◆ SUPPLIED MATERIAL
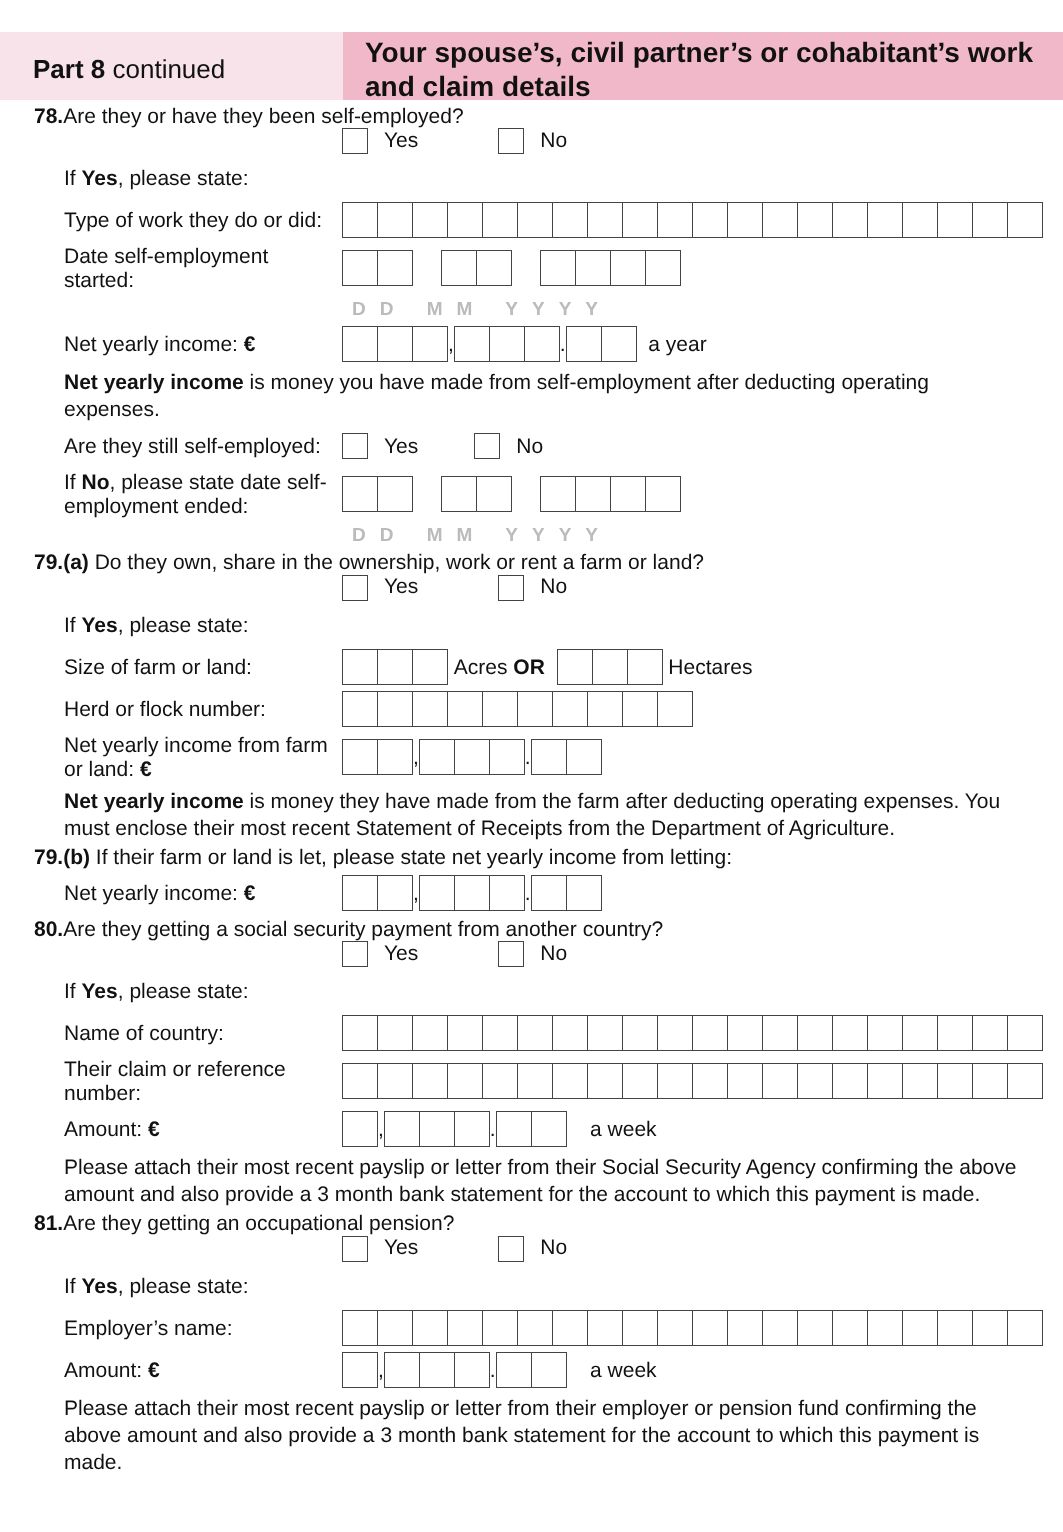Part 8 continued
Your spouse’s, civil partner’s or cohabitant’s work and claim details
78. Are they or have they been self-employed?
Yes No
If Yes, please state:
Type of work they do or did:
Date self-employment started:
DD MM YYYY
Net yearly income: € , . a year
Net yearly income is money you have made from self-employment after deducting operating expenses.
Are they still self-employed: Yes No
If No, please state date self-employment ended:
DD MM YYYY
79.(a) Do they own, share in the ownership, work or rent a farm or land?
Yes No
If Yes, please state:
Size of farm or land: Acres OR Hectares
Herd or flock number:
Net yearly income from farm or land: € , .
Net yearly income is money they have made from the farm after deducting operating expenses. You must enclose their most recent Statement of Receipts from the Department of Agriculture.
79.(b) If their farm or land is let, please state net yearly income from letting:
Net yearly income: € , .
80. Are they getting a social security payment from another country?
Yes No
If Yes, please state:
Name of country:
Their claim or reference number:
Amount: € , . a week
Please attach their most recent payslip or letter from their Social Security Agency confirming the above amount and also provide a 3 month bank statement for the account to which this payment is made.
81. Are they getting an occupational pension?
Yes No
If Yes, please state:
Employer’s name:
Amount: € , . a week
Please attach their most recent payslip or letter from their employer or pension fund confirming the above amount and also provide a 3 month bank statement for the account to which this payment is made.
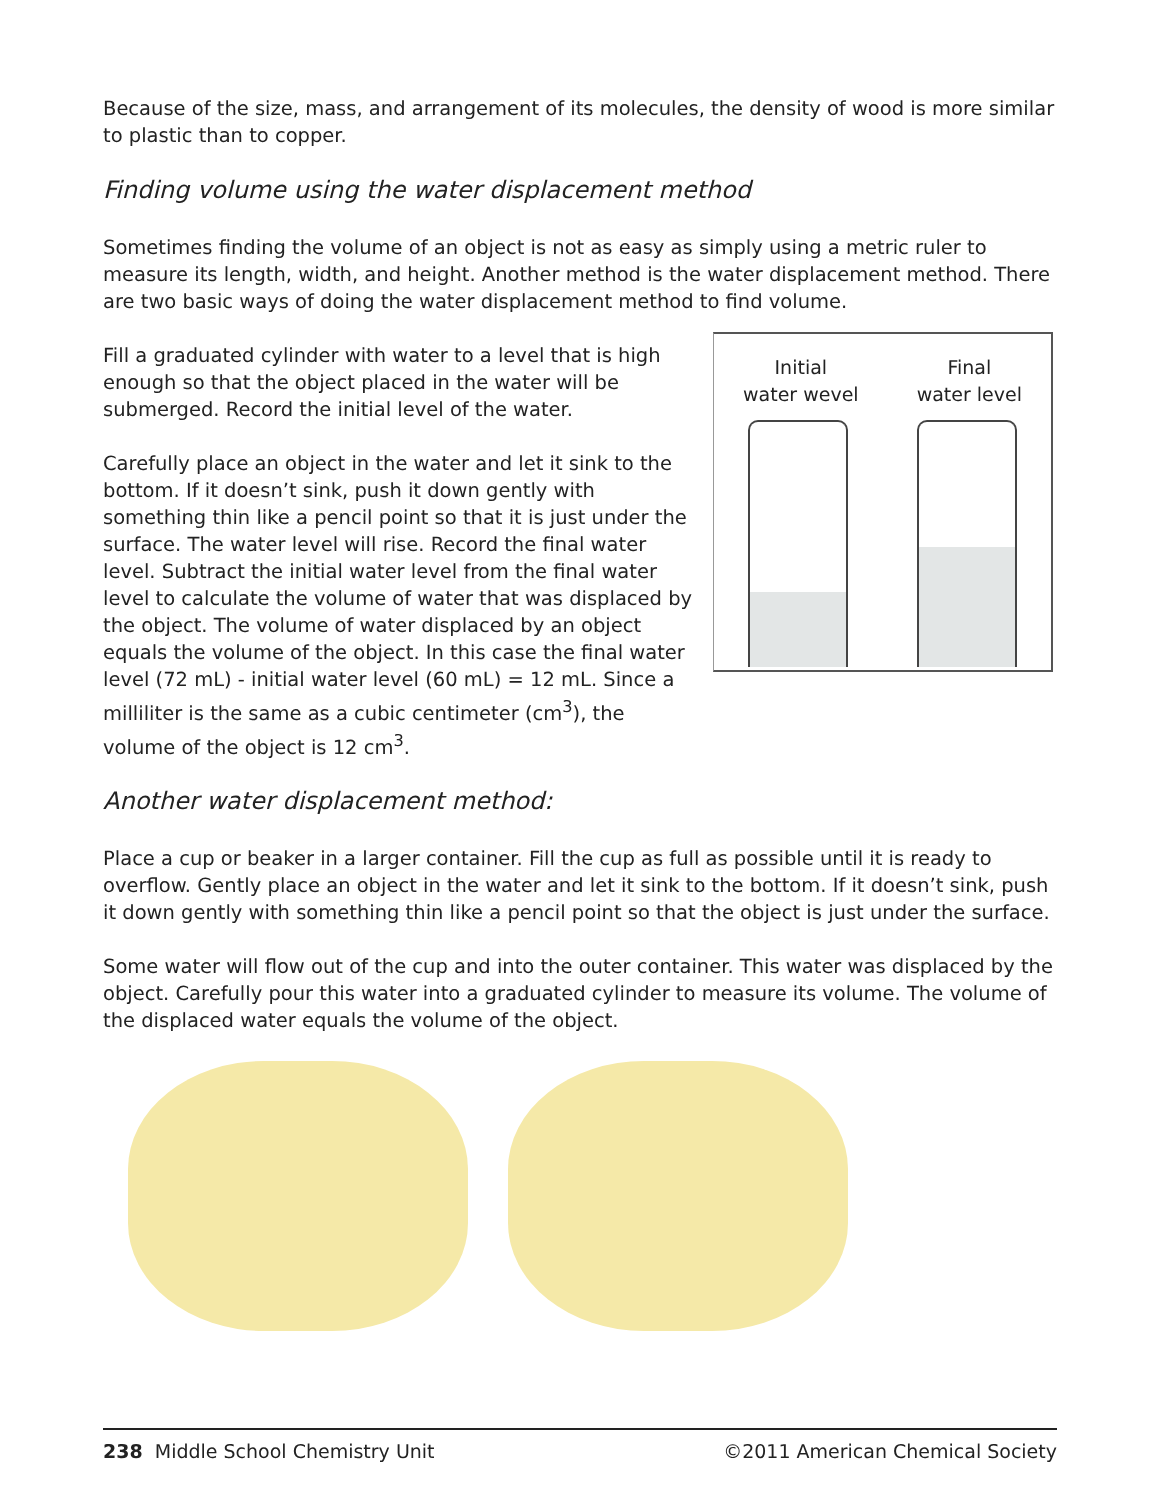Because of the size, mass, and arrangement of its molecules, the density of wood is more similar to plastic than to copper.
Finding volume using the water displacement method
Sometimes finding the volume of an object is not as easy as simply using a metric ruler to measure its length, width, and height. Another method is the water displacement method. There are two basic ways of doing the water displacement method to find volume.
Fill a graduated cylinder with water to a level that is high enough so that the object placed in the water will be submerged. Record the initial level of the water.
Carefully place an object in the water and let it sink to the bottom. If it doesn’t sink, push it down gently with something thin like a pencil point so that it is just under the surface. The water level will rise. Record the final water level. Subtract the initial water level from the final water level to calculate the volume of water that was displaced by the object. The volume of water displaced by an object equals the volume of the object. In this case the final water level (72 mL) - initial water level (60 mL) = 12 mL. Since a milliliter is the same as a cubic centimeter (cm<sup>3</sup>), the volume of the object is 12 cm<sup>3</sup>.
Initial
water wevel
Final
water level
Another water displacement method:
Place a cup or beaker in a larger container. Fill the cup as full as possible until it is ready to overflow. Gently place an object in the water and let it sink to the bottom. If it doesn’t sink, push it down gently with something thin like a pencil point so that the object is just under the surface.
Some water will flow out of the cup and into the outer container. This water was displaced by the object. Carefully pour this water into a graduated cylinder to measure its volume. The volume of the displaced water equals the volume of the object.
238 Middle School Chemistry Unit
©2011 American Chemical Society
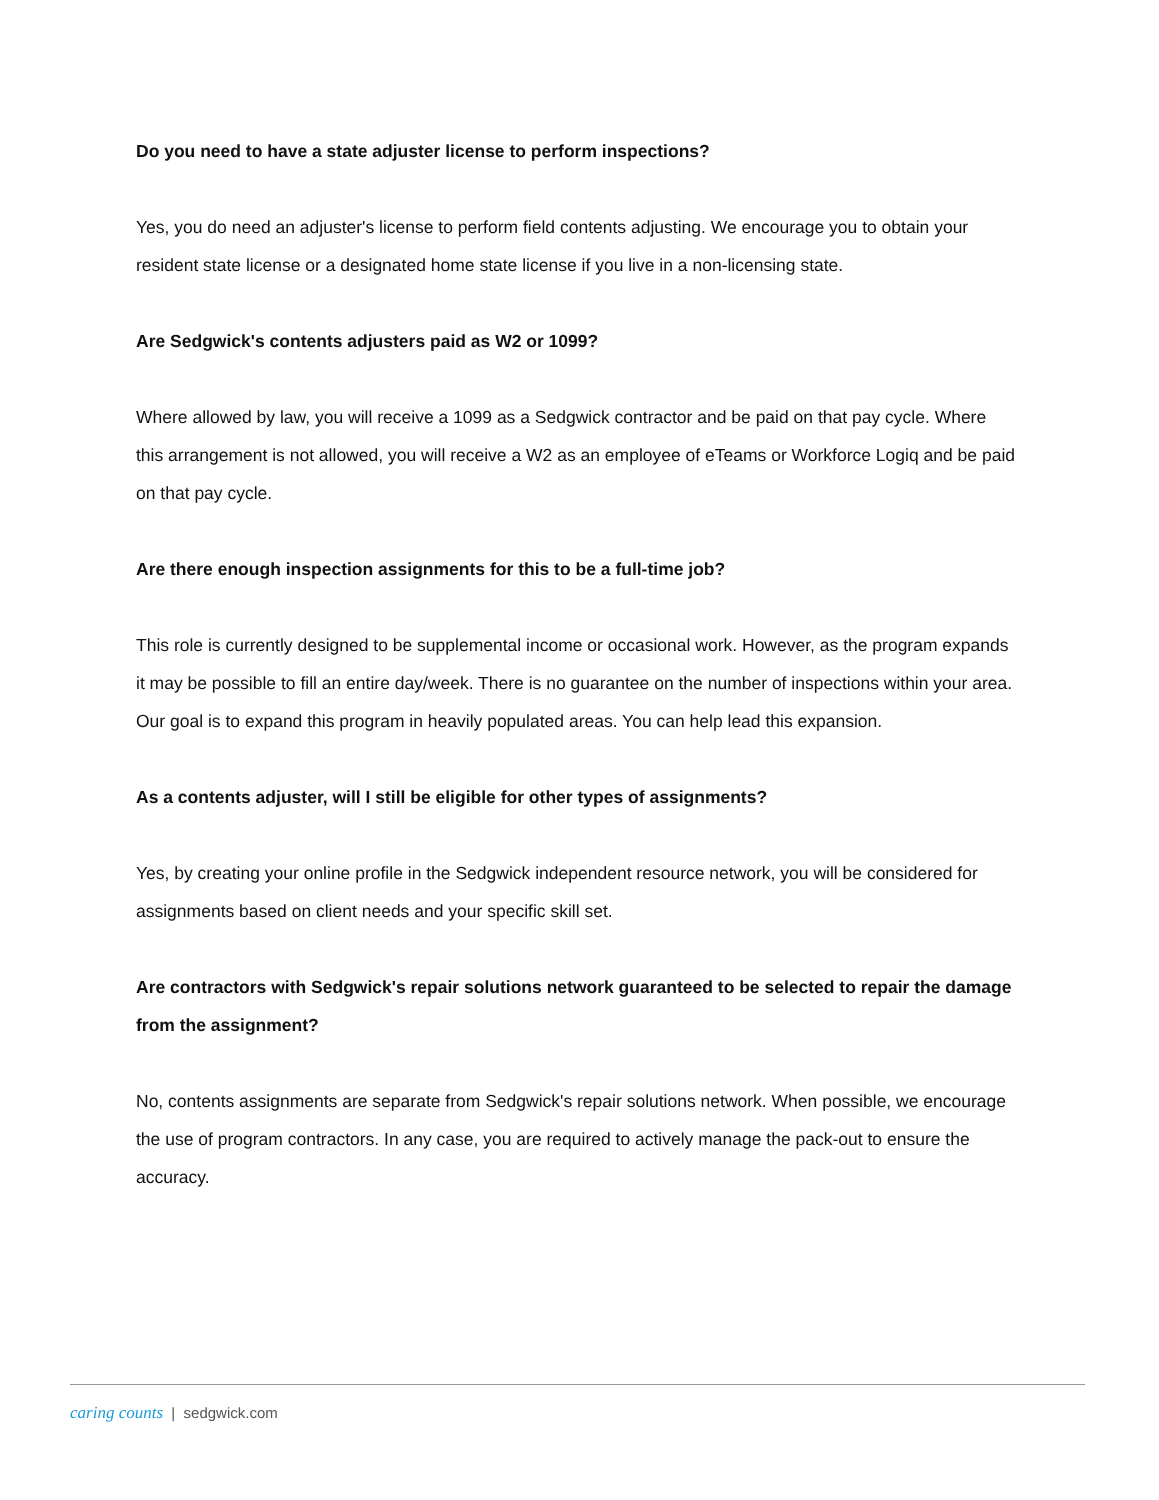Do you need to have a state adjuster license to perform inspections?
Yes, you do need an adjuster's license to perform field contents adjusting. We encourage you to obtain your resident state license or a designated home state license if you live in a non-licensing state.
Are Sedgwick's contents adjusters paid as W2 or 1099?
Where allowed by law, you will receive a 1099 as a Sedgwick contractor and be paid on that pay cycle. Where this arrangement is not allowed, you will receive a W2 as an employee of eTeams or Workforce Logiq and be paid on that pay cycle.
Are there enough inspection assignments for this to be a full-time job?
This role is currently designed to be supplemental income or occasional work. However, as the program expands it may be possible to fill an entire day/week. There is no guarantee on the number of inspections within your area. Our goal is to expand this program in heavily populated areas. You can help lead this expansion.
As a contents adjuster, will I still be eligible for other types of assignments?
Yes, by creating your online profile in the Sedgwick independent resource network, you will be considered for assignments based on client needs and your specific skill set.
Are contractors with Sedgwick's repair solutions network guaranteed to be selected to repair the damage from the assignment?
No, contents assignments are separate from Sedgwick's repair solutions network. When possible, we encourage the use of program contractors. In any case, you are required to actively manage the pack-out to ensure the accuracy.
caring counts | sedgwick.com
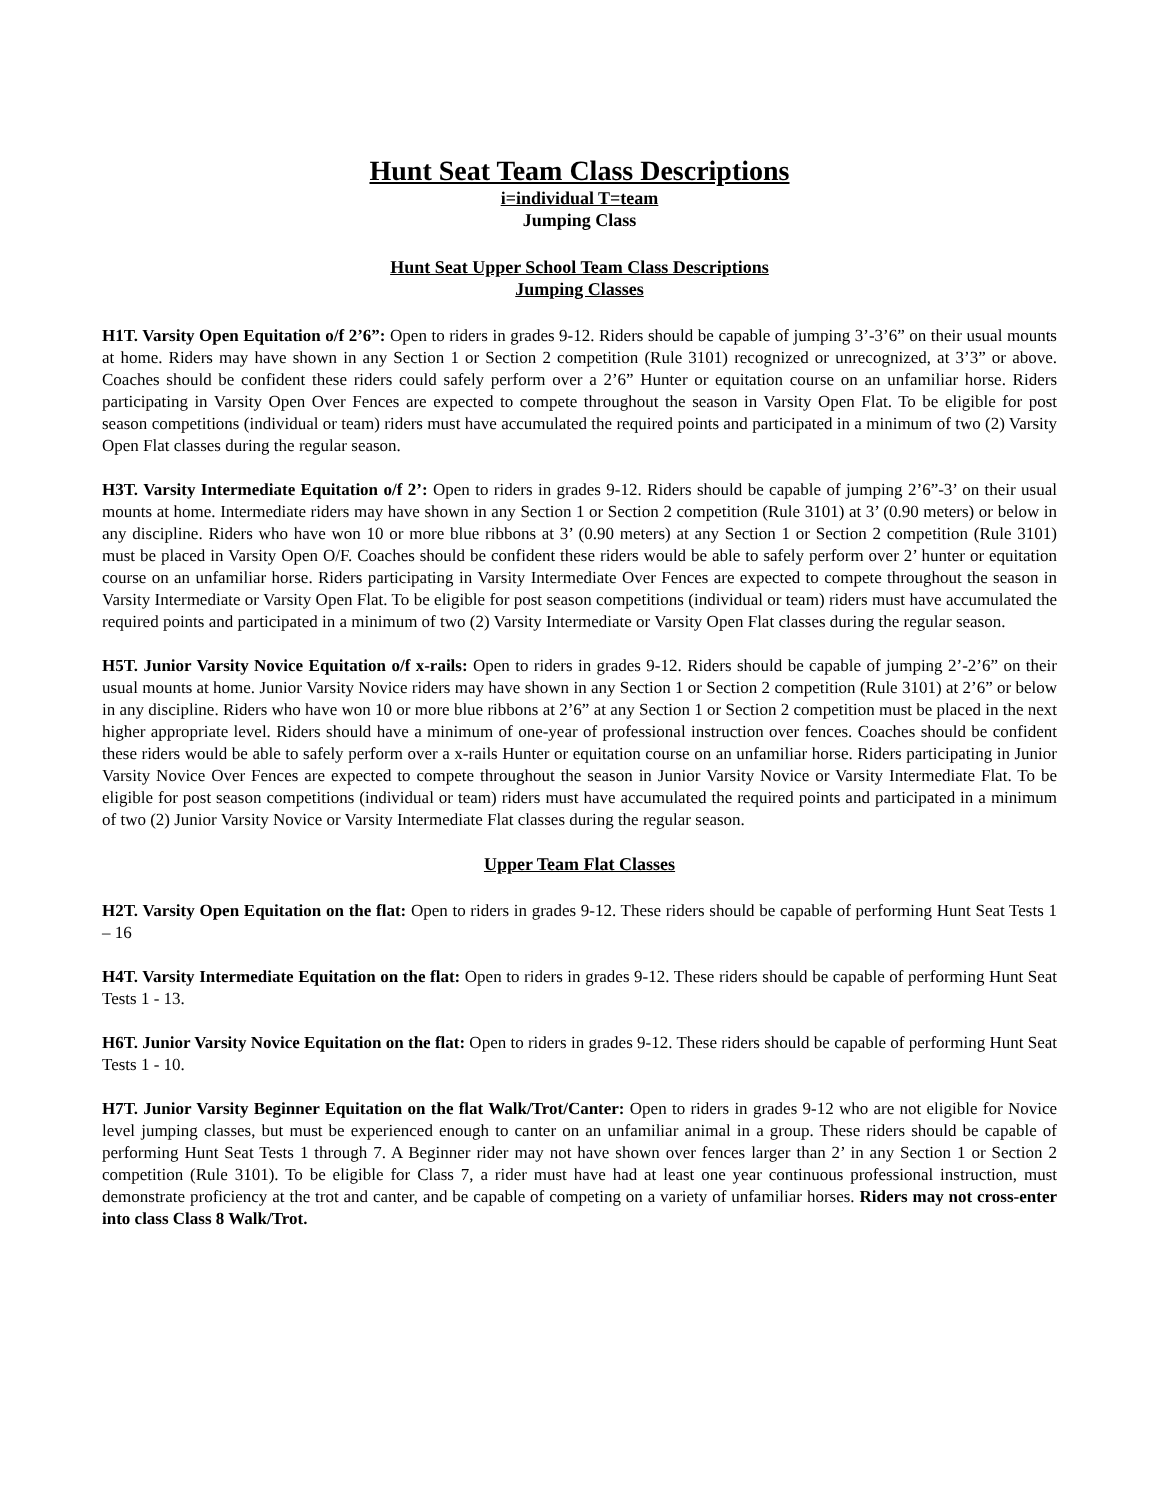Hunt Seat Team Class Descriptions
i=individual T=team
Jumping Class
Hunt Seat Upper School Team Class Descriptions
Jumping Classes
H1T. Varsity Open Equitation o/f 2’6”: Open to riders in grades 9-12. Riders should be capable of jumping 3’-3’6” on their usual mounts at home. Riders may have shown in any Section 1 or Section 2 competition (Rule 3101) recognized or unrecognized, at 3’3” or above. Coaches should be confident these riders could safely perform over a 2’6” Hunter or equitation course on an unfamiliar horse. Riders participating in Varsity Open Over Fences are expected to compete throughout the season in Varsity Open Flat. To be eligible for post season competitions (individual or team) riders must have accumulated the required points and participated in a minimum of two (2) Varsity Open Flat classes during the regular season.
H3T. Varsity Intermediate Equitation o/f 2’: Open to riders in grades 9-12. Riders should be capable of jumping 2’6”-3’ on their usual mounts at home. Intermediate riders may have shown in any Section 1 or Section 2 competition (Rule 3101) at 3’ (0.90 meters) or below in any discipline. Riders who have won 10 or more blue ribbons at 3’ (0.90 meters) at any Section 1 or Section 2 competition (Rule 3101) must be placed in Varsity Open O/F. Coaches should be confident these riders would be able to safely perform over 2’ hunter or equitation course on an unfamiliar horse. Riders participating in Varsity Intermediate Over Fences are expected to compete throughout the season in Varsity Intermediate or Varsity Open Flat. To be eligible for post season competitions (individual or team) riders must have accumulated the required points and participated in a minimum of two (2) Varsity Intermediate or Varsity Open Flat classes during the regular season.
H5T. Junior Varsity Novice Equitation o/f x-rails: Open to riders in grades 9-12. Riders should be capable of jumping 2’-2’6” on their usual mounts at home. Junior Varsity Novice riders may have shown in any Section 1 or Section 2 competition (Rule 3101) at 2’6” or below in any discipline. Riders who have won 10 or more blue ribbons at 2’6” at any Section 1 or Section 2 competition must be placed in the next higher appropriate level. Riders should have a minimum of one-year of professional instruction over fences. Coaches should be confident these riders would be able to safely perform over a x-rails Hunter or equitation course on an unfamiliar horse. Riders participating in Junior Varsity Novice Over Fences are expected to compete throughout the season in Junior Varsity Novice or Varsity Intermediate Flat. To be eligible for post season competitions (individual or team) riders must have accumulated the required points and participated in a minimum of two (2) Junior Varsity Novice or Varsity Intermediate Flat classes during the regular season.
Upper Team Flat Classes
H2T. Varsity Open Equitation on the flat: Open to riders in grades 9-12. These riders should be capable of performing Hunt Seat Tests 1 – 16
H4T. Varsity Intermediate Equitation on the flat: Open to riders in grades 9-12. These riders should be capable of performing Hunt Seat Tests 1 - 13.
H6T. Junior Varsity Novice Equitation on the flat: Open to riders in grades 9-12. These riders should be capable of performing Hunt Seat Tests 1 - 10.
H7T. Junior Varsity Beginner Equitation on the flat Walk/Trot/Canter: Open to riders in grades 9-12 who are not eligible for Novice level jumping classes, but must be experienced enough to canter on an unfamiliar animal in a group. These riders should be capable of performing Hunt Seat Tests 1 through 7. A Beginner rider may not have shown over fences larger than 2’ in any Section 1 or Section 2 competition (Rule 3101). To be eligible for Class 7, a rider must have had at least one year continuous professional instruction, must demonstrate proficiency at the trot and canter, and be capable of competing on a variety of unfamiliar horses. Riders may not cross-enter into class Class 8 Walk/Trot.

◆ PROBLEM REQUIREMENTS
Each line above with the string "repair" should be reported in full.

◆ ANSWER TO THIS EXERCISE
Are contractors with Sedgwick's repair solutions network guaranteed to be selected to repair the damage from the assignment?
No, contents assignments are separate from Sedgwick's repair solutions network. When possible, we encourage the use of program contractors. In any case, you are required to actively manage the pack-out to ensure the accuracy.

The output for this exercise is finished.